Question

What type of triangle is formed by joining the points D(7, 3), E(8, 1), and F(4, -1)?

Answer 1

C.

y4 - y3/x4 - x3

X

y2 - y1/ x2 - x1 = -1

Explanation:

Took it on edmentum/plato its right. enjoy :)

Answer 2

Calculate the lengths of the sides of the triangle:

`\overline{DE}=√((8-7)^2+(1-3)^2)=√(1^2+(-2)^2)=√(1+4)=√(5) \\ \overline{DF}=√((4-7)^2+(-1-3)^2)=√((-3)^2+(-4)^2)=√(9+16)=√(25)=5 \\ \overline{EF}=√((4-8)^2+(-1-1)^2)=√((-4)^2+(-2)^2)=√(16+4)= \\ =√(4(4+1))=√(4 * 5)=2√(5)`
The triangle has three different sides, so it's a scalene triangle.

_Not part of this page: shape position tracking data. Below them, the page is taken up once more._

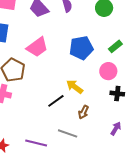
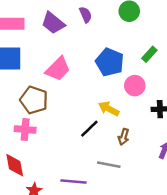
blue pentagon: (81, 48) -> (110, 62), turned -30
pink circle: (108, 71) -> (135, 86), moved

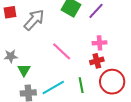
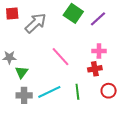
red circle: (112, 82) -> (109, 91), size x0.6

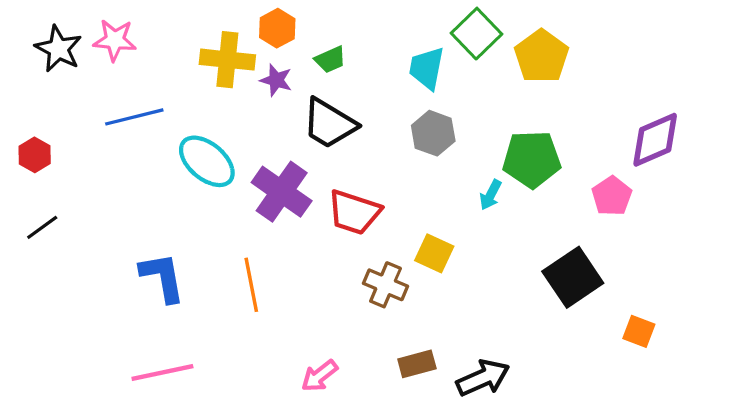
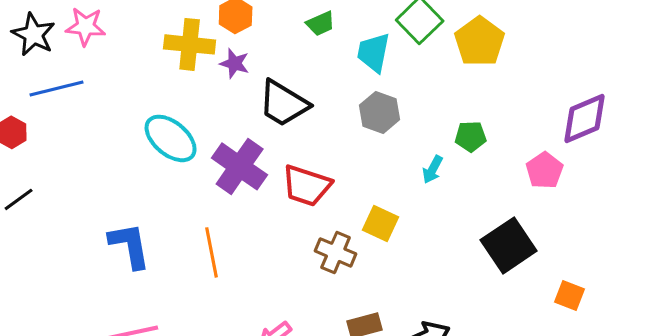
green trapezoid: (330, 60) -> (321, 23), moved
blue line: (134, 117) -> (57, 88), moved
green pentagon: (532, 159) -> (471, 136), size x0.6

Now if c is the longest side of the triangle, and a and b are the shorter sides, then:
- if
`c^2=a^2+b^2`, the triangle is right
- if
`c^2<a^2+b^2`, the triangle is acute
- if
`c^2>a^2+b^2`, the triangle is obtuse

The longest side is 5.

`c^2=5^2=25 \\ a^2+b^2=(√(5))^2+(2√(5))^2=5+4 * 5=5+20=25 \\ \Downarrow \\ c^2=a^2+b^2`
The square of the longest side is equal to the sum of the squares of the shorter sides, so it's a right triangle.

The triangle is a right scalene triangle.